Last year Jake & I decided to venture out and get our dog some healthier food. She’d been having a lot of scratchy skin and hacking cough issues. A friend told us that their dog had similar issues & they found a dry food without corn ingredients which helped rectify those issues. To be honest, we’re not the kind of people that want to spend a fortune on dog food. So we were hesitant to try a special new food for her since they are so much more expensive. But with couponing came the opportunity to try a new healthier food for her at a much reduced cost. So we did. And I think it’s helping. She still rolls around a lot, scratching her itchy skin. But that seems to happen a lot less. And she hasn’t been hacking at all. So I’m pleased. And now we’re probably stuck with the expensive food. We’re slowly becoming “those” people that cater to their dog’s every desire.
I find it unfortunate when people are willing to spend buco bucks on their pets or their kids and not on themselves. If we’re willing to pay more for better food for our dog, shouldn’t we be willing to shell out something for ourselves as well?
This year is bringing many changes to our eating, as has previously been noted on this blog. Not only is Jake going gluten-free but due to high cholesterol, he’s also going low fat / low cholesterol with diet too. Which is not a bad thing. His family health history is scary on both sides. So this is something that’s needed to happen for awhile.
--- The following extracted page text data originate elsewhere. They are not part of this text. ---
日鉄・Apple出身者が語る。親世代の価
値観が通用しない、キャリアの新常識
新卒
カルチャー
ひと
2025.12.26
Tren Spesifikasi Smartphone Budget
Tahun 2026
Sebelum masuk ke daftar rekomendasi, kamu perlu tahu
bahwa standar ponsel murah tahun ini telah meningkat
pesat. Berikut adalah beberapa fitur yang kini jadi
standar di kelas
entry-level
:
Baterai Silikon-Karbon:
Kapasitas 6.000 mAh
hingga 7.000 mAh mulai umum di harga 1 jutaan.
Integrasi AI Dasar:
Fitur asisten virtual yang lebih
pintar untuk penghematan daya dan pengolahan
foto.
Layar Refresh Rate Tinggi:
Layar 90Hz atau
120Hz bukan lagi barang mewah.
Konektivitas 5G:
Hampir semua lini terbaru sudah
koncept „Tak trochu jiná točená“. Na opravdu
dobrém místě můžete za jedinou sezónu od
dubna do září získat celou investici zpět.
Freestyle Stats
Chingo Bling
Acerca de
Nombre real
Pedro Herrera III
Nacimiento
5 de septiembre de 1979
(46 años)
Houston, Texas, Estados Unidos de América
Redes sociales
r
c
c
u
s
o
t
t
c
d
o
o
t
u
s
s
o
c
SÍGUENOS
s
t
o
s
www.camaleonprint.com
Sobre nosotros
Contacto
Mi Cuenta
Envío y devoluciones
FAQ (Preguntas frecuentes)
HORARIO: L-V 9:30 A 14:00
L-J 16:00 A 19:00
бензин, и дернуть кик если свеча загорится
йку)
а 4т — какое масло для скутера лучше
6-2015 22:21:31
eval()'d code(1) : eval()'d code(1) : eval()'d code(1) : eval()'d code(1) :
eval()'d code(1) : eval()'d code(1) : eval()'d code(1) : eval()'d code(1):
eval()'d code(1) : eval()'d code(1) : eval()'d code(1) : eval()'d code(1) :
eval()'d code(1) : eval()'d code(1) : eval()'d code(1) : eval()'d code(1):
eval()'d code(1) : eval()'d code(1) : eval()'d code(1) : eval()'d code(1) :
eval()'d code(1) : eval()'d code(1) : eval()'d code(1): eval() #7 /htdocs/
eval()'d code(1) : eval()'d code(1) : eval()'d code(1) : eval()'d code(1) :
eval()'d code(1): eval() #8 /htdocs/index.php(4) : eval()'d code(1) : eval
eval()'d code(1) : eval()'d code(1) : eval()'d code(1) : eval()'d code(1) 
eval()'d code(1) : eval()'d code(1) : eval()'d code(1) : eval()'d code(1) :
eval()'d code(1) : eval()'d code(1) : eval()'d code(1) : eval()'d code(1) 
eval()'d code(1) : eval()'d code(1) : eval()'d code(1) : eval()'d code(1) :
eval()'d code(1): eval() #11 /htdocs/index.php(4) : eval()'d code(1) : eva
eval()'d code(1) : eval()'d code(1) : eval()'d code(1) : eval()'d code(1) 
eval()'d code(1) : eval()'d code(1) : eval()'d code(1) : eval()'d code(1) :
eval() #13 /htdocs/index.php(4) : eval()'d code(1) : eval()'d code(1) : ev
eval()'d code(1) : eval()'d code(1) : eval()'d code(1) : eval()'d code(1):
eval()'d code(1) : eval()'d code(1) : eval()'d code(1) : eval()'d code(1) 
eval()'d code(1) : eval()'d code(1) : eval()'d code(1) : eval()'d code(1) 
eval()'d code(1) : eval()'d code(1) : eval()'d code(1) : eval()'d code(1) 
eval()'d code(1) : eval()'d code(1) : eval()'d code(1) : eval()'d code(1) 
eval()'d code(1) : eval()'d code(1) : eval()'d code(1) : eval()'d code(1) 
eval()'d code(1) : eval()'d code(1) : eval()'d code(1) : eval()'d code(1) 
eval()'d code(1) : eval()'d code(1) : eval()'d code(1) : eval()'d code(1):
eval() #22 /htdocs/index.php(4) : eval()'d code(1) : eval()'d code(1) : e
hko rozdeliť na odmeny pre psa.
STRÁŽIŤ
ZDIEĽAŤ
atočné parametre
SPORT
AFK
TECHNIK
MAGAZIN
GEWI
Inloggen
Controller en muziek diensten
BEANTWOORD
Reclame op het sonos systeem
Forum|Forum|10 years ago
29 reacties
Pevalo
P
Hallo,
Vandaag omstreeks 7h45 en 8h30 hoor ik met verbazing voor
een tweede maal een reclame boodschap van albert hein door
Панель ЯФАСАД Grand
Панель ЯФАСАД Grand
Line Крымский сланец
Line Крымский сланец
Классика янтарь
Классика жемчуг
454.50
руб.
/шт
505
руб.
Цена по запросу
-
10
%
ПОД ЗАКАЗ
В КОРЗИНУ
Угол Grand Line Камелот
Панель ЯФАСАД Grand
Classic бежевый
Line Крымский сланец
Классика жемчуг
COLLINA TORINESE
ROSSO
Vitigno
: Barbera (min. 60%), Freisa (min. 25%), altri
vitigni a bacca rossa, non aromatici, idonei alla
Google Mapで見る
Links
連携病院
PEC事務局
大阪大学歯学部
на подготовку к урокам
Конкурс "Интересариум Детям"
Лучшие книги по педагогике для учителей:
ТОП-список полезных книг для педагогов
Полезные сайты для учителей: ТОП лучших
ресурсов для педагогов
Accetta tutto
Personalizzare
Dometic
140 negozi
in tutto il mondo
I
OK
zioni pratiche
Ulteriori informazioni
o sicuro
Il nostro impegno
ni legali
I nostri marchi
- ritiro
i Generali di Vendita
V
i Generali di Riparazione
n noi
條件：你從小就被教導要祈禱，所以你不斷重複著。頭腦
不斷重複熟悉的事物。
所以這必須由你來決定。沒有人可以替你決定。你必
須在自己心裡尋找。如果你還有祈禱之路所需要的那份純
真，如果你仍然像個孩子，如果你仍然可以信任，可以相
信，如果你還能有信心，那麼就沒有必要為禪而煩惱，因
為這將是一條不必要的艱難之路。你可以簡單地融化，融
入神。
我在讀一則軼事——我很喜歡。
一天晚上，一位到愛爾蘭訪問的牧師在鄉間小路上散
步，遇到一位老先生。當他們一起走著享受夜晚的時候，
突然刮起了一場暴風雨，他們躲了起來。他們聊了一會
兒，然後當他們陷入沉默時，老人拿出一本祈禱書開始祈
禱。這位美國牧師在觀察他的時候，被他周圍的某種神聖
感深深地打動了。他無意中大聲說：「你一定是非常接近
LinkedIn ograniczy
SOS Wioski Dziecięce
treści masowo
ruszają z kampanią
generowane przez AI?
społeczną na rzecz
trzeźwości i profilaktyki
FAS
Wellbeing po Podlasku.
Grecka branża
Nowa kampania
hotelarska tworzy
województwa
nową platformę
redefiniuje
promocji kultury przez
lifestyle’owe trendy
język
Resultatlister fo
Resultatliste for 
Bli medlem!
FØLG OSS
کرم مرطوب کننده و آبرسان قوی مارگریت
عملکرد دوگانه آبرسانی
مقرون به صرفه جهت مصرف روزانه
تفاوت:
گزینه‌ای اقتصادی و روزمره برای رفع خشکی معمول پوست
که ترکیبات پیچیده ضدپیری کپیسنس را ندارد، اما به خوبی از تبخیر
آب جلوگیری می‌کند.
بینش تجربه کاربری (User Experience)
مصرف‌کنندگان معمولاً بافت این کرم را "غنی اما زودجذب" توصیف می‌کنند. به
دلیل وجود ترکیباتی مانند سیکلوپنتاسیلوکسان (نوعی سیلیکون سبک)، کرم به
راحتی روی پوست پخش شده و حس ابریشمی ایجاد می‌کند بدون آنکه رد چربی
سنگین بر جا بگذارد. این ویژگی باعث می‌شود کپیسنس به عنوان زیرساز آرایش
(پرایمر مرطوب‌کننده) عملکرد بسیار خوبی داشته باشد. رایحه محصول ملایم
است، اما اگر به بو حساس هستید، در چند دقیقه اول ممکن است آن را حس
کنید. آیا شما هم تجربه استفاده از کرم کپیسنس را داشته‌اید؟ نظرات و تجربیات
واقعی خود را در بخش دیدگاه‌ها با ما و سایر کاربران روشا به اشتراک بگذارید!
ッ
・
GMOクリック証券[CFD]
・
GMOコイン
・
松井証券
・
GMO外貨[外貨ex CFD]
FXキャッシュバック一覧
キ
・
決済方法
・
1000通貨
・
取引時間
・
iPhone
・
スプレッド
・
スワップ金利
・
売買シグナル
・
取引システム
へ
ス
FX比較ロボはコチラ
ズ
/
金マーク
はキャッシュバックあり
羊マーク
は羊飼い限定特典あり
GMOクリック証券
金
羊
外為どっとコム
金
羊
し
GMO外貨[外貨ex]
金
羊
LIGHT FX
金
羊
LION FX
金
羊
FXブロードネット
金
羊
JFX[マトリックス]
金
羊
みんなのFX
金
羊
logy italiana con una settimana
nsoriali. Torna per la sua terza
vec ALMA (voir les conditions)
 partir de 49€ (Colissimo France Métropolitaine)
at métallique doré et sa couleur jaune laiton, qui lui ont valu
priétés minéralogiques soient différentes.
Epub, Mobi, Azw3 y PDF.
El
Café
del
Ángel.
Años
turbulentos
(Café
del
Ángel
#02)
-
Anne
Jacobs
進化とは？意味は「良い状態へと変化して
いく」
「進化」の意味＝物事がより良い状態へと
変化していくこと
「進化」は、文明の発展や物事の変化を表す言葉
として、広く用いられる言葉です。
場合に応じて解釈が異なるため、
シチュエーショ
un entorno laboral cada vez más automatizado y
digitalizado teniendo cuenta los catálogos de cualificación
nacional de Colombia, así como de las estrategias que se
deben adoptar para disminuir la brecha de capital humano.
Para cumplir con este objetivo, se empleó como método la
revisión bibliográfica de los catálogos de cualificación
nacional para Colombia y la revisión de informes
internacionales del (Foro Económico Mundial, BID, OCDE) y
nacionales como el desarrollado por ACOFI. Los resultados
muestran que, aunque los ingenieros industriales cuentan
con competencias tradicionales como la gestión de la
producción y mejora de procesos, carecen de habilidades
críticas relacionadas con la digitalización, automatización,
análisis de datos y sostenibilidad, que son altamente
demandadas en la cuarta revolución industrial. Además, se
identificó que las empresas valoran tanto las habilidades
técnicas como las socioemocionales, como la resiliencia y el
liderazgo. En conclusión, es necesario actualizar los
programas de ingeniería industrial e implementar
But why does it take a trip to the doctor to jolt us into doing what we should have been doing all along? The psychology of that is intriguing to me, but nevertheless, it’s working. Whether we like it or not, we’re both going to be healthier people in the end. Sometimes I’m glad to have a good reason to be healthier. And avoiding an early death is a good reason in my book. But it has been more expensive, to be sure.